John Oliver collaboration gives incredible boost to NZ business Metal Bird

Forest and Bird have recieved a phenominal ammount of money as a result.

John Oliver’s successful campaign to get the pūteketeke crowned Forest and Bird’s 'Bird of The Century' may be over, but the comedian isn’t done with his involvement in NZ's native bird scene.

Nope, he’s collaborated with Kiwi business Metal Bird to create a mini John Oliver that piggybacks proudly on their pūteketeke sculptures.

Plus, in a move that’s quite literally a win for the birds, 30% of the sales from these metallic masterpieces go straight to Forest and Bird’s conservation efforts. 

During a recent episode of his show, Oliver said: "If you want one, with or without me on it, you can order a sculpture at this website right here. We've actually got one for everybody in our audience.”

Within 15 minutes of the episode airing, the Metal Bird website went crazy with orders from American viewers.

"We sat there, it went to air, we're looking at 15 people on our website in the states, then there's 50, then there's 200, then there's 600," Metal Bird creator Phil Walters told Newhub.

It’s not the only boost in donations Forest and Bird have seen since this year’s campaign. 

The organisation's chief executive Nicola Toki revealed they had received an additional $600,000 worth of donations.

“People around the world and in New Zealand have put their money where their mouths are," she said via Newshub.

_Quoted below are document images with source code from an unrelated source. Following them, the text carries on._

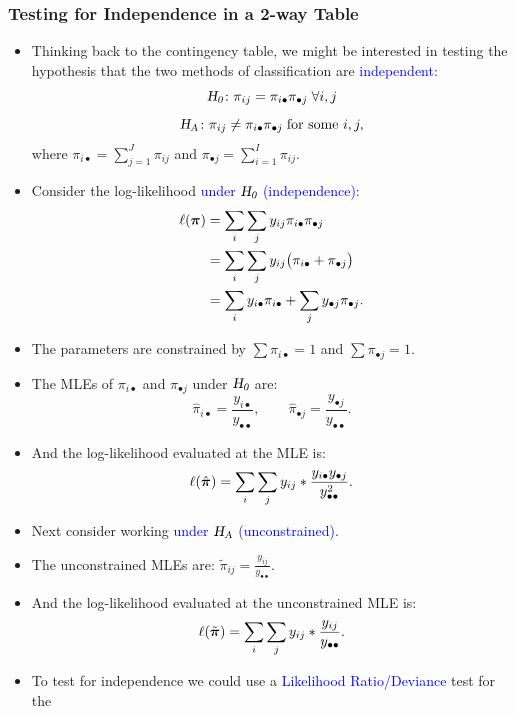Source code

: \documentclass[oneside]{book}\usepackage[]{graphicx}\usepackage[svgnames]{xcolor}
\let\log\relax%
\newcommand{\HN}{\textsl{H}_{\textsl{0}}}%
\newcommand{\HA}{\textsl{H}_{\textsl{A}}}%
\providecommand{\Vector}[1]{\bm{#1}}%
\begin{document}
\subsubsection*{Testing for Independence in a 2-way Table}
\begin{itemize}
    \item Thinking back to the contingency table, we might be interested in testing the
          hypothesis that the two methods of classification are \textcolor{Blue}{independent}:
          \[ \HN\colon \pi_{ij}=\pi_{i\bullet}\pi_{\bullet j}\;\forall i,j \]
          \[ \HA\colon \pi_{ij}\ne \pi_{i\bullet}\pi_{\bullet j}\;\text{for some } i,j, \]
          where $ \pi_{i\bullet}=\sum_{j=1}^{J}\pi_{ij} $ and $ \pi_{\bullet j}=\sum_{i=1}^{I}\pi_{ij} $.
    \item Consider the log-likelihood \textcolor{Blue}{under $ \HN $ (independence)}:
          \begin{align*}
              \ell(\Vector{\pi})
               & =\sum_{i} \sum_{j} y_{i j} \log{\pi_{i\bullet} \pi_{\bullet j}}                             \\
               & =\sum_{i} \sum_{j} y_{i j}\bigl(\log{\pi_{i\bullet}} +\log{\pi_{\bullet j}} \bigr)          \\
               & =\sum_{i} y_{i \bullet} \log{\pi_{i \bullet}}+\sum_{j} y_{\bullet j} \log{\pi_{\bullet j}}.
          \end{align*}
    \item The parameters are constrained by $ \sum \pi_{i\bullet}=1 $ and $ \sum \pi_{\bullet j}=1 $.
    \item The MLEs of $ \pi_{i\bullet} $ and $ \pi_{\bullet j}  $ under $ \HN $ are:
          \[ \hat{\pi}_{i\bullet}=\frac{y_{i\bullet}}{y_{\bullet\bullet}},\qquad \hat{\pi}_{\bullet j}=\frac{y_{\bullet j}}{y_{\bullet\bullet}}. \]
    \item And the log-likelihood evaluated at the MLE is:
          \[ \ell(\hat{\Vector{\pi}})=\sum_{i} \sum_{j} y_{i j} \log*{\frac{y_{i \bullet} y_{\bullet j}}{y_{\bullet\bullet}^{2}}}. \]
    \item Next consider working \textcolor{Blue}{under $ \HA $ (unconstrained)}.
    \item The unconstrained MLEs are: $ \tilde{\pi}_{ij}=\frac{y_{ij}}{y_{\bullet\bullet}} $.
    \item And the log-likelihood evaluated at the unconstrained MLE is:
          \[ \ell(\tilde{\Vector{\pi}})=\sum_{i} \sum_{j} y_{i j} \log*{\frac{y_{ij}}{y_{\bullet\bullet}}}. \]
    \item To test for independence we could use a \textcolor{Blue}{Likelihood Ratio/Deviance} test for the

\end{itemize}
\end{document}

Oliver, with his "alarmingly aggressive" campaign, has turned out to be the ultimate PR rep for competition.

His own efforts to round up votes for the pūteketeke included ads across New Zealand dubbing the bird ‘Lord of the Wings’. He also revealed he put up call-to-vote billboards in Mumbai, Tokyo, Paris, London, Brazil’s Ipanema Beach and even Manitowoc, Wisconsin.

Oliver also dressed as the pūteketeke for an appearance on 'The Tonight Show with Jimmy Fallon'.

With over 350,000 votes flocking in from 195 different countries, this year saw the most amount of votes the bird election has ever seen since it began in 2005.